Valentine's Day at Mickie Kent |
I try to always be consciously grateful that in my life there is nothing I need which isn't at arm's length. My twin flame, on the other hand, says this is just me being very low maintenance. But I believe it's about keeping my desires at heart's length. I want for nothing, because I want nothing. In such situations what can people take away from you?
Likewise, when you accept your "failings", no one can use them against you. When you can see happiness in just being, then your whole being becomes that which you are. We love life. Love restores us. And happiness becomes like the answer to the riddle I gave at the start of this post - your shadow, because it's always with you.
To extend the analogy, we must treat love like our shadow, too. Our prime purpose should be to accumulate love in darker times; to let it be the only thing we carry, and which we willingly surrender in the light. Whatever our personal beliefs, or the science or mathematics behind it all, at the end of the day this is how we should love. For this is what remains to carry us on. This is why, as I celebrate Christmas for its spirit of goodwill towards all, so, too, I choose to celebrate Valentine's Day in the same spirit.
And like my father's rosebush - which still grows and flowers to this day - I choose, therefore, to celebrate my Valentine's Day rooted in the love nurtured throughout the year.
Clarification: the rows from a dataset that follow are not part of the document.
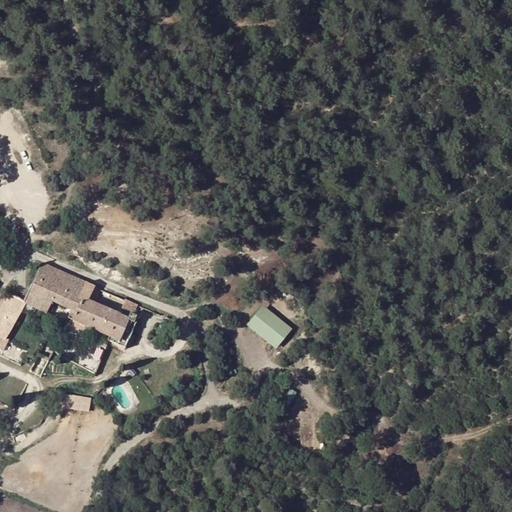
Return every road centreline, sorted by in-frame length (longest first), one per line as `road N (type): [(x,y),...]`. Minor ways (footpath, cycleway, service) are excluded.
road 1 (track): [(24,245),(189,315),(199,332),(209,394),(110,460),(95,511)]
road 2 (track): [(0,454),(39,397),(29,379),(0,368)]
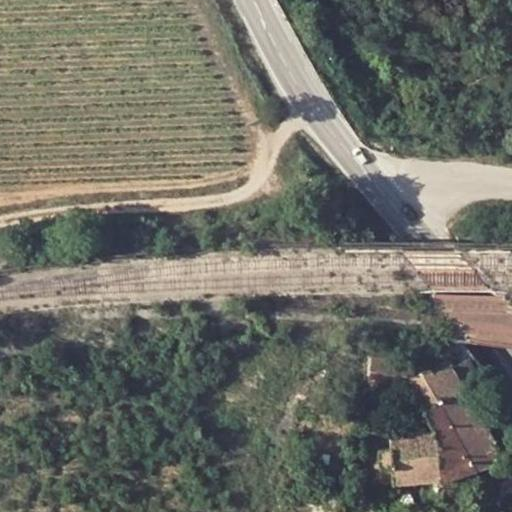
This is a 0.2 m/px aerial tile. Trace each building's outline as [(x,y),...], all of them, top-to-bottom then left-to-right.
[(369,380),(412,387),(406,377),(414,375),(413,360),(374,353),(369,380)] [(440,360),(442,368),(454,366),(452,360),(451,358),(440,360)] [(466,363),(454,366),(467,389),(483,380),(473,362),(466,363)] [(426,408),(444,400),(480,467),(499,461),(509,459),(467,389),(454,366),(442,368),(437,370),(436,366),(423,370),(424,372),(414,375),(406,377),(412,387),(426,408)] [(443,478),(480,467),(444,400),(426,408),(437,428),(443,478)] [(376,463),(377,482),(420,480),(415,428),(391,431),(392,447),(383,447),(383,463),(376,463)] [(437,428),(415,428),(420,480),(443,478),(437,428)] [(502,474),(499,461),(480,467),(485,478),(502,474)]
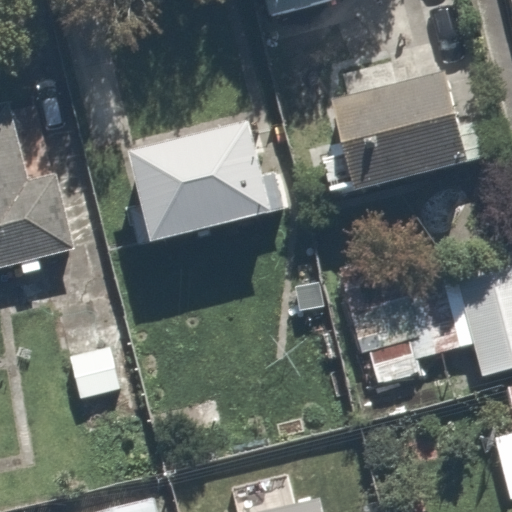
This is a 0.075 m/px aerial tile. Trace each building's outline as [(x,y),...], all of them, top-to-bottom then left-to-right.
[(445,80),(332,107),(355,204),(468,177),(445,80)] [(22,180),(2,109),(0,109),(0,277),(75,256),(51,172),(22,180)] [(252,124),(125,156),(151,256),(278,223),(252,124)] [(432,236),(333,269),(370,381),(465,350),(477,386),(511,374),(511,243),(511,241),(441,264),(432,236)] [(118,316),(50,332),(76,437),(144,420),(118,316)] [(511,425),(489,431),(506,508),(511,506),(511,425)] [(158,511),(156,498),(97,511),(158,511)]
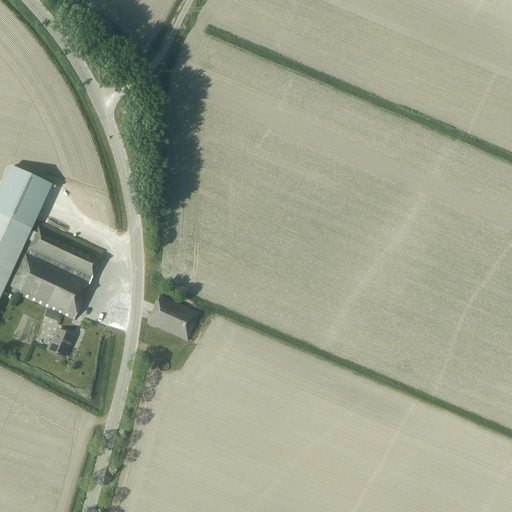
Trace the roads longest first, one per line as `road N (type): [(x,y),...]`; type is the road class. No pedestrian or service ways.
road 1 (tertiary): [(87,511),(135,315),(127,183),(99,102)]
road 2 (unclassified): [(99,102),(157,61),(189,0)]
road 3 (tertiary): [(99,102),(29,0)]
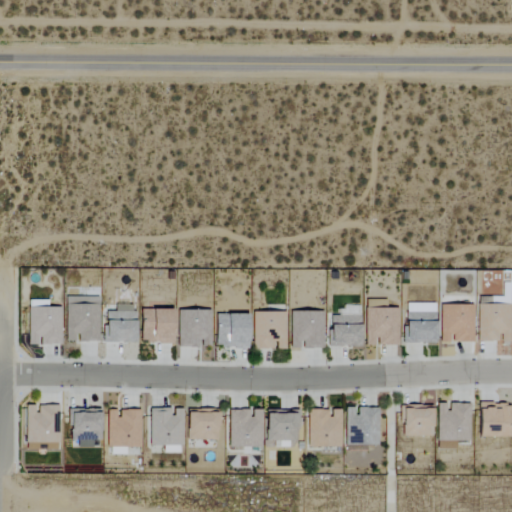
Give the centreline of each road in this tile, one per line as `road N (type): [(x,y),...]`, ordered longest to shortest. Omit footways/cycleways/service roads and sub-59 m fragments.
road 1 (tertiary): [(0,60),(511,64)]
road 2 (residential): [(511,372),(0,375)]
road 3 (track): [(127,511),(0,507)]
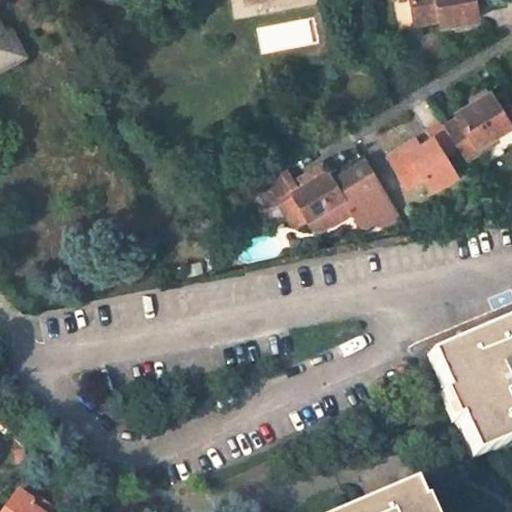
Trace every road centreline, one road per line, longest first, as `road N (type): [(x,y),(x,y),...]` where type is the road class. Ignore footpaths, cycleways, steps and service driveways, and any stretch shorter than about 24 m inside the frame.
road 1 (residential): [(0,326),(35,364),(511,265)]
road 2 (residential): [(363,123),(511,30)]
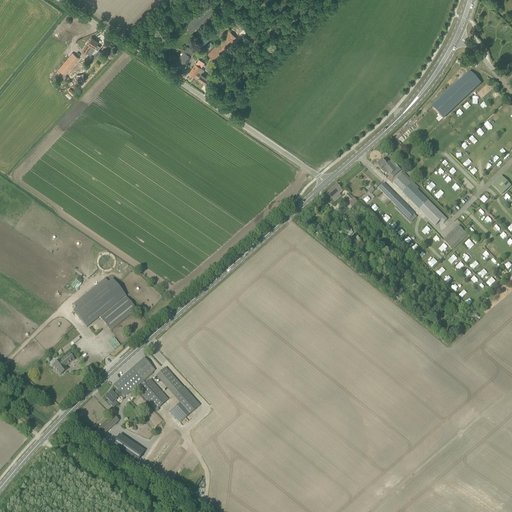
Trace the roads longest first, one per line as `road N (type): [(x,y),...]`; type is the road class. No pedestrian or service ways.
road 1 (secondary): [(0,492),(91,389),(325,183)]
road 2 (track): [(214,511),(91,435),(7,366),(98,276),(115,273)]
road 3 (unclassified): [(325,183),(58,0)]
road 4 (track): [(151,511),(48,444)]
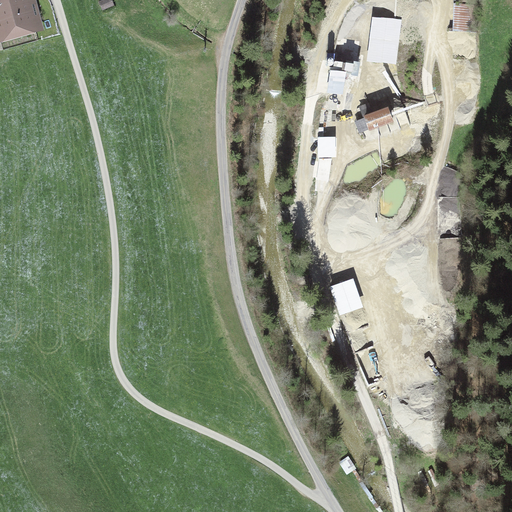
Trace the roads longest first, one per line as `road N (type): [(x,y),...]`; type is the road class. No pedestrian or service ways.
road 1 (unclassified): [(340,511),(310,466),(246,324),(228,243),(222,81),(243,0)]
road 2 (track): [(317,280),(405,234),(430,198),(449,120),(444,0)]
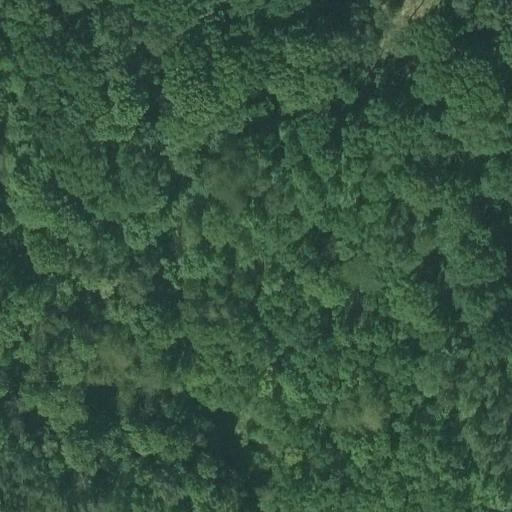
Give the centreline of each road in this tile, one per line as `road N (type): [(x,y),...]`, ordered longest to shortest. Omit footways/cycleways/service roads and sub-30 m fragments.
road 1 (track): [(261,511),(236,433),(207,400),(106,358),(0,357)]
road 2 (track): [(66,0),(87,33),(112,48),(168,59),(209,45),(276,0)]
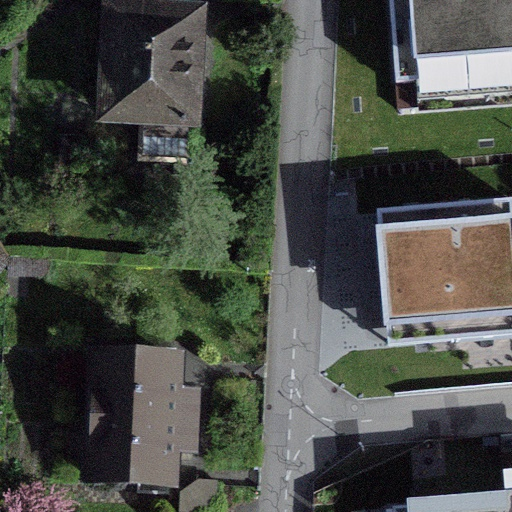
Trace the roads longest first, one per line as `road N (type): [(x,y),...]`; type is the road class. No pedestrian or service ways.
road 1 (residential): [(306,0),(286,428)]
road 2 (residential): [(286,428),(511,411)]
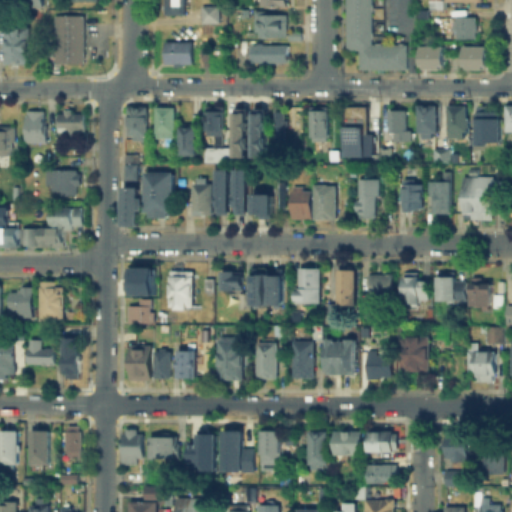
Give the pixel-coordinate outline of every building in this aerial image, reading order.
[(42,0),(42,8),(19,8),(19,0),(42,0)] [(184,0),(184,13),(164,13),(164,0),(184,0)] [(357,52),(344,52),(344,0),(371,0),(371,42),(405,42),(405,69),(357,69),(357,52)] [(482,0),(482,1),(446,1),(446,8),(427,8),(427,0),(482,0)] [(201,22),(201,4),(218,4),(219,21),(201,22)] [(416,16),(416,8),(427,8),(427,16),(416,16)] [(257,35),(257,13),(287,13),(287,35),(257,35)] [(53,14),(83,14),(82,61),(52,61),(53,14)] [(475,16),(475,38),(454,37),(454,16),(475,16)] [(3,63),(3,25),(27,25),(27,63),(3,63)] [(165,41),(192,41),(192,64),(165,64),(165,41)] [(286,42),(286,61),(250,61),(250,42),(286,42)] [(442,44),(442,68),(418,68),(418,44),(442,44)] [(486,44),(486,68),(462,68),(462,44),(486,44)] [(197,64),(197,45),(209,45),(209,64),(197,64)] [(222,102),(222,135),(205,135),(206,102),(222,102)] [(487,103),(487,109),(497,109),(497,116),(500,116),(500,141),(476,141),(476,103),(487,103)] [(417,104),(434,104),(434,135),(416,134),(417,104)] [(154,136),(155,105),(175,105),(175,137),(154,136)] [(311,105),(327,105),(326,139),(311,139),(311,105)] [(465,105),(464,137),(446,137),(446,105),(465,105)] [(127,106),(146,106),(145,138),(127,138),(127,106)] [(246,127),(245,153),(231,153),(232,108),(246,108),(246,127)] [(264,127),(264,154),(251,154),(251,108),(264,108),(264,127)] [(406,109),(406,139),(389,138),(389,109),(406,109)] [(43,111),(43,142),(23,141),(23,110),(43,111)] [(60,131),(57,131),(57,111),(83,111),(83,137),(60,137),(60,131)] [(285,111),(285,139),(274,139),(274,111),(285,111)] [(179,152),(179,123),(195,123),(195,152),(179,152)] [(0,126),(11,126),(11,154),(0,154),(0,126)] [(345,155),(345,126),(365,126),(365,133),(372,133),(372,155),(345,155)] [(231,145),(231,162),(202,162),(202,145),(231,145)] [(388,147),(388,160),(380,160),(380,147),(388,147)] [(433,148),(447,148),(446,161),(433,161),(433,148)] [(123,179),(123,163),(136,163),(136,179),(123,179)] [(212,211),(213,165),(225,165),(225,212),(212,211)] [(231,165),(244,165),(244,211),(231,211),(231,165)] [(46,168),(75,169),(75,192),(46,192),(46,168)] [(145,171),(174,171),(174,211),(145,211),(145,171)] [(463,212),(464,174),(492,174),(492,212),(463,212)] [(374,217),(357,217),(357,176),(379,176),(379,195),(375,195),(374,217)] [(210,177),(210,213),(193,213),(193,177),(210,177)] [(179,189),(179,178),(188,178),(188,189),(179,189)] [(414,178),(414,186),(421,186),(421,207),(403,207),(403,178),(414,178)] [(449,179),(449,211),(428,211),(428,179),(449,179)] [(313,218),(313,182),(335,182),(335,218),(313,218)] [(303,184),(302,189),(309,189),(309,218),(290,218),(290,184),(303,184)] [(137,225),(120,225),(121,185),(138,185),(137,225)] [(249,190),(270,190),(270,210),(249,210),(249,190)] [(0,225),(0,205),(8,205),(8,225),(0,225)] [(51,225),(51,206),(80,206),(80,225),(51,225)] [(0,243),(0,226),(17,226),(17,243),(0,243)] [(21,245),(21,226),(37,226),(37,245),(21,245)] [(41,244),(41,226),(65,227),(65,244),(41,244)] [(128,294),(129,266),(155,267),(154,294),(128,294)] [(316,299),(292,299),(292,286),(296,286),(296,266),(316,266),(316,299)] [(334,303),(334,269),(354,269),(354,303),(334,303)] [(169,270),(190,270),(190,306),(169,306),(169,270)] [(437,270),(455,271),(455,278),(463,278),(463,298),(437,298),(437,270)] [(221,272),(239,272),(239,288),(221,288),(221,272)] [(390,273),(390,294),(368,294),(368,272),(390,273)] [(403,272),(416,272),(416,279),(427,279),(427,300),(403,300),(403,272)] [(251,291),(252,273),(280,274),(280,303),(247,302),(247,306),(237,306),(237,291),(251,291)] [(478,274),(478,280),(490,280),(489,303),(469,303),(470,274),(478,274)] [(40,280),(55,280),(55,286),(62,286),(62,317),(40,317),(40,280)] [(9,291),(17,291),(17,288),(21,288),(21,285),(32,285),(32,316),(8,316),(9,291)] [(492,303),(492,289),(501,289),(501,303),(492,303)] [(141,303),(141,298),(151,298),(151,320),(127,320),(127,303),(141,303)] [(154,320),(154,309),(164,309),(164,320),(154,320)] [(358,335),(358,325),(366,325),(366,335),(358,335)] [(500,325),(500,340),(486,340),(486,325),(500,325)] [(291,339),(311,340),(311,326),(321,326),(321,339),(312,339),(312,375),(291,375),(291,339)] [(5,377),(0,377),(0,337),(15,337),(15,373),(5,373),(5,377)] [(40,337),(40,346),(53,347),(53,363),(26,363),(26,346),(30,346),(30,337),(40,337)] [(398,371),(398,337),(427,337),(427,371),(398,371)] [(64,338),(77,338),(77,375),(64,375),(64,338)] [(215,378),(215,338),(242,338),(241,378),(215,378)] [(324,339),(352,339),(352,372),(324,372),(324,339)] [(254,361),(254,341),(275,341),(275,377),(255,377),(255,385),(245,385),(245,361),(254,361)] [(149,345),(149,378),(130,378),(130,344),(149,345)] [(170,349),(170,376),(154,376),(154,348),(170,349)] [(460,374),(460,350),(492,350),(492,380),(474,379),(474,374),(460,374)] [(177,351),(193,351),(193,374),(177,374),(177,351)] [(365,351),(390,351),(390,376),(365,375),(365,351)] [(81,424),(81,453),(65,453),(65,424),(81,424)] [(137,427),(137,431),(143,431),(143,455),(137,455),(137,463),(121,463),(121,431),(125,431),(125,427),(137,427)] [(282,443),(282,428),(292,428),(292,443),(282,443)] [(222,470),(222,429),(242,429),(242,447),(253,447),(253,470),(222,470)] [(260,467),(261,429),(279,429),(279,467),(260,467)] [(306,465),(306,429),(324,429),(324,465),(306,465)] [(332,454),(332,429),(360,429),(360,454),(332,454)] [(392,429),(392,433),(397,433),(397,450),(366,450),(366,429),(392,429)] [(0,430),(15,430),(15,464),(0,463),(0,430)] [(445,430),(465,430),(465,458),(445,458),(445,430)] [(48,431),(48,463),(30,463),(30,431),(48,431)] [(196,444),(196,432),(215,432),(215,469),(186,469),(186,444),(196,444)] [(178,434),(178,456),(150,456),(150,434),(178,434)] [(483,453),(502,453),(502,471),(483,471),(483,453)] [(395,463),(395,480),(365,480),(366,462),(395,463)] [(469,469),(469,483),(445,483),(445,469),(469,469)] [(76,473),(60,473),(60,482),(77,481),(76,473)] [(143,496),(143,483),(163,483),(163,496),(143,496)] [(256,493),(256,501),(246,501),(246,493),(237,493),(237,484),(256,485),(256,493)] [(362,485),(362,497),(354,497),(355,485),(362,485)] [(207,496),(207,511),(177,511),(177,496),(207,496)] [(48,497),(48,511),(30,511),(30,497),(48,497)] [(478,511),(479,497),(502,497),(502,511),(478,511)] [(393,499),(393,511),(365,511),(365,498),(393,499)] [(129,511),(129,499),(157,499),(157,511),(129,511)] [(343,511),(343,501),(356,502),(356,511),(343,511)] [(0,511),(0,503),(17,503),(17,511),(0,511)] [(249,511),(249,503),(229,503),(229,511),(249,511)] [(257,511),(257,503),(278,503),(278,511),(257,511)]
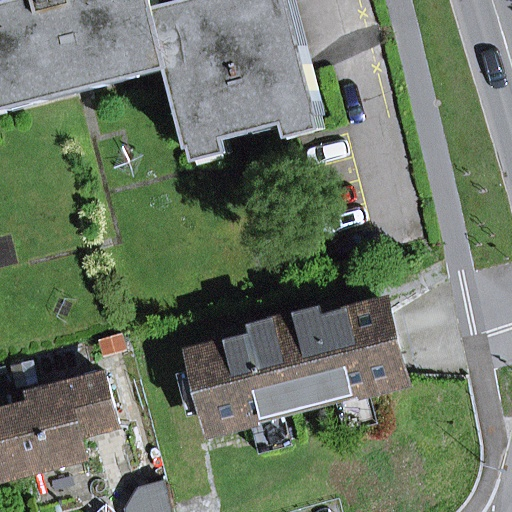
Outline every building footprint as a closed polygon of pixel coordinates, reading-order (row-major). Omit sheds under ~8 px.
[(0,112),(175,68),(160,12),(157,0),(33,0),(0,8),(0,112)] [(175,68),(196,148),(324,115),(294,0),(205,0),(196,2),(160,12),(175,68)] [(212,414),(217,433),(254,422),(287,413),(338,399),(371,390),(372,392),(409,383),(390,305),(329,321),(327,311),(256,331),(258,339),(198,355),(201,371),(212,414)] [(192,419),(212,414),(201,371),(182,376),(192,419)] [(36,409),(6,417),(20,472),(88,454),(83,435),(82,429),(85,415),(117,407),(109,378),(33,398),(36,409)] [(347,433),(380,425),(372,392),(371,390),(338,399),(347,433)] [(121,425),(117,407),(85,415),(82,429),(83,435),(121,425)] [(262,455),(295,447),(287,413),(254,422),(262,455)] [(0,476),(20,472),(6,417),(0,418),(0,476)] [(140,489),(145,508),(171,500),(167,482),(140,489)] [(174,511),(171,500),(145,508),(128,511),(174,511)]
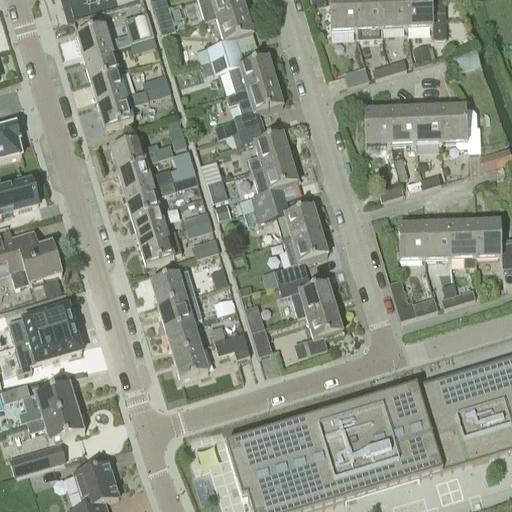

Moreover, it serves as a reminder that love isn't just about who we make love to, there are many types of love which have no connection to the act of sex - true friendship, familial relations, love for the world in general, love for ourselves and the life we live.
When we are mindful of this, and how large our loving community has the potential to grow, we allow ourselves to give thanks for the moment we have now, while investing in the moments to come.
And if that isn't love with a capital "L", then I don't know what is.